## EXTRAIT À LIRE
+===+

Comme Etienne Gilson
le remarquait il y a longtemps déjà, la philosophie dite
"existentialiste" ne traite pas le problème posé par l'existence même
de l'être concret. Elles traitent des modalités de l'existence, mais non du
problème ontologique posé par cet exister. A la rigueur, cette philosophie
devrait avoir le courage d'aller jusqu'à professer que l'homme se crée
réellement à partir de rien: ainsi l'athéisme serait cohérent !
Mais cette proposition
elle-même est impensable : si l'homme n'existe pas, comment peut-il se créer
lui-même seul ? Et s'il existe déjà, comme c'est le cas, il lui faut bien
reconnaître qu'il n'a plus besoin, en respectant la rigueur des termes, de se
créer. L'être est pour lui reçu. Il peut
coopérer à cette création, ratifier le
don de la création, coopérer, comme le veut la théologie chrétienne orthodoxe,
à sa divinisation: mais au départ, il reçoit, il a reçu l'être. L'homme n'est
pas autocréateur.
La
théogonie, impensable pour des dieux, est impensable, nous l'avons vu,
transposée en cosmogonie. Elle est impensable aussi transposée dans le registre
de l'idéalisme. C'est sans doute pourquoi Sartre ne va pas jusque
là. Un athéisme cohérent, avec le point de départ qui est celui de
Sartre, se doit de professer: "je me suis absolument créé moi-même et je
ne dépends d'aucun autre" -exactement comme Marx et Engels professent que
le monde existe par soi et qu'il se fait lui-même !
Une fois de plus, nous
le constatons, un athéisme cohérent n'échappe pas au mythe théogonique,
impensable. L'athéisme de Sartre est purement verbal, il ne traite pas le seul
problème qui est en question: celui de l'être du monde et de l'homme.

+===+

## MATÉRIEL FOURNI
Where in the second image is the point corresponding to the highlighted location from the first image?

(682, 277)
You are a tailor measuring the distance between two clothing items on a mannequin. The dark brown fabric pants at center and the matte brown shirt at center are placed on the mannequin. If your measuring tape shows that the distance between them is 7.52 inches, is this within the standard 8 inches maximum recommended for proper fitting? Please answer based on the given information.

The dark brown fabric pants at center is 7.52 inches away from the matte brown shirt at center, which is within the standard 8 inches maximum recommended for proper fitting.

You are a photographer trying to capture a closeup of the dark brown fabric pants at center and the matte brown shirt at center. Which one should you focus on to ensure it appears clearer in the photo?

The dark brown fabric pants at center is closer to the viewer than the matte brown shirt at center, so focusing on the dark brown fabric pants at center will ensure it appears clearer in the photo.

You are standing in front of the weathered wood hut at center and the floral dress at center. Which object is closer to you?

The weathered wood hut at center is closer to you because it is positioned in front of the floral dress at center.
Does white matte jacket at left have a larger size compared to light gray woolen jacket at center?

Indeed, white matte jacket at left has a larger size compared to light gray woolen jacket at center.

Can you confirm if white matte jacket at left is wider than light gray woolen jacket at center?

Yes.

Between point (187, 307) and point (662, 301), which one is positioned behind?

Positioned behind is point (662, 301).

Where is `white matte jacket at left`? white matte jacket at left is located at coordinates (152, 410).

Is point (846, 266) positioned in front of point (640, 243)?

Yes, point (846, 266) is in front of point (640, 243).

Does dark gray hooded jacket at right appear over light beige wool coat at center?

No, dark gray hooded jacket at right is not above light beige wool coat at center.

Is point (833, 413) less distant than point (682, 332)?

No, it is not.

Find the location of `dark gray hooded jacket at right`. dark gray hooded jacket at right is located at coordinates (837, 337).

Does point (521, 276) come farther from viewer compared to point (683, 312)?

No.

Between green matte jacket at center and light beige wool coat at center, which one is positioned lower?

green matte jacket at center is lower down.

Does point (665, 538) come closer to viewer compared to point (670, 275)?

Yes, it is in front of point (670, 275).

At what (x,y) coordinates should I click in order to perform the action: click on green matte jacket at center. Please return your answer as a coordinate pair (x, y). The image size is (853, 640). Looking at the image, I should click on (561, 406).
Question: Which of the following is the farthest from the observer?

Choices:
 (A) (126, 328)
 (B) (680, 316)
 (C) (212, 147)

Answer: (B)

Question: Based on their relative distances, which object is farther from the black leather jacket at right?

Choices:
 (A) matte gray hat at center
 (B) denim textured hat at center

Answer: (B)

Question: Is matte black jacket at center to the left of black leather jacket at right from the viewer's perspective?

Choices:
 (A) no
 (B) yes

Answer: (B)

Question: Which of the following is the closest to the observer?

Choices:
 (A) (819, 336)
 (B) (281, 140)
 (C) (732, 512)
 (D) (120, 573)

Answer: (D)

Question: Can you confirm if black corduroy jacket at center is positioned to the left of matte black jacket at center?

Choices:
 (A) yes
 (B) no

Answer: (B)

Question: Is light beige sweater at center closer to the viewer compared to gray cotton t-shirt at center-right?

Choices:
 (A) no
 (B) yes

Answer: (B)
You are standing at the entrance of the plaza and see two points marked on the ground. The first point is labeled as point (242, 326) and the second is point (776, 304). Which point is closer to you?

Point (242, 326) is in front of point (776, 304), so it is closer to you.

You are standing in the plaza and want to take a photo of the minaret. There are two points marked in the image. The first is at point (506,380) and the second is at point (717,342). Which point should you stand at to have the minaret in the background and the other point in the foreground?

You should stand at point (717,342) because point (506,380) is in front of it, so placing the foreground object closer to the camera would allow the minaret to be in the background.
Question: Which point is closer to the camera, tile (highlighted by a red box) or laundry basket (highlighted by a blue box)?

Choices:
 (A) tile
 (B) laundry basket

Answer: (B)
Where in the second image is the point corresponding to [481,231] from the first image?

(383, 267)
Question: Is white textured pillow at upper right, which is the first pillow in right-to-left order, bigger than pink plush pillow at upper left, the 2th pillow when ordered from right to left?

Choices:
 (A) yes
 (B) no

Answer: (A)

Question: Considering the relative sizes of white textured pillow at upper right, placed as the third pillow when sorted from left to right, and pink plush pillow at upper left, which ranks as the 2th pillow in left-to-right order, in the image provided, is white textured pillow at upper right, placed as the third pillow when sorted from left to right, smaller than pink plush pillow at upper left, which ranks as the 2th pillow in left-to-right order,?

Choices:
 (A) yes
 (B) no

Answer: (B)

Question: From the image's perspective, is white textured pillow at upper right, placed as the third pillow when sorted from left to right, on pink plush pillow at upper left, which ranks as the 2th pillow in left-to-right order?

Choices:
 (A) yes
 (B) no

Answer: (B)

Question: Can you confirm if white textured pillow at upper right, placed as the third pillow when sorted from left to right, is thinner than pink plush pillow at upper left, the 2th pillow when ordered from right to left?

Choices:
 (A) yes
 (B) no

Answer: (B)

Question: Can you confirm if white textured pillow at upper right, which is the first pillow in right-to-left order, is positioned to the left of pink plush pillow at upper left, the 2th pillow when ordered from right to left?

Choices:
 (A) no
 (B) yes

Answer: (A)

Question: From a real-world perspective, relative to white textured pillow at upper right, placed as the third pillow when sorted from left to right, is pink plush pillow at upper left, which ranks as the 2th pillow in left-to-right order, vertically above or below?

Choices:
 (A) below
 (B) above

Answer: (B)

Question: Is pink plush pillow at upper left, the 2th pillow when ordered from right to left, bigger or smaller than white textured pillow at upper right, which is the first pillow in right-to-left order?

+===+

## CONSIGNE 1
Relevez tous les noms de personnes mentionnés dans l'extrait sur l'athéisme.
## CONSIGNE 2
Reproduisez fidèlement le passage de l'extrait sur l'athéisme qui s'ouvre sur les mots « Comme Etienne Gilson » et s'achève sur « serait cohérent ! ».
## CONSIGNE 3
Dans l'extrait sur l'athéisme, quel qualificatif est appliqué à l'athéisme de Sartre ?

## RÉPONSE 1
Etienne Gilson, Sartre, Marx, Engels

## RÉPONSE 2
Comme Etienne Gilson
le remarquait il y a longtemps déjà, la philosophie dite
"existentialiste" ne traite pas le problème posé par l'existence même
de l'être concret. Elles traitent des modalités de l'existence, mais non du
problème ontologique posé par cet exister. A la rigueur, cette philosophie
devrait avoir le courage d'aller jusqu'à professer que l'homme se crée
réellement à partir de rien: ainsi l'athéisme serait cohérent !

## RÉPONSE 3
Il est qualifié de purement verbal.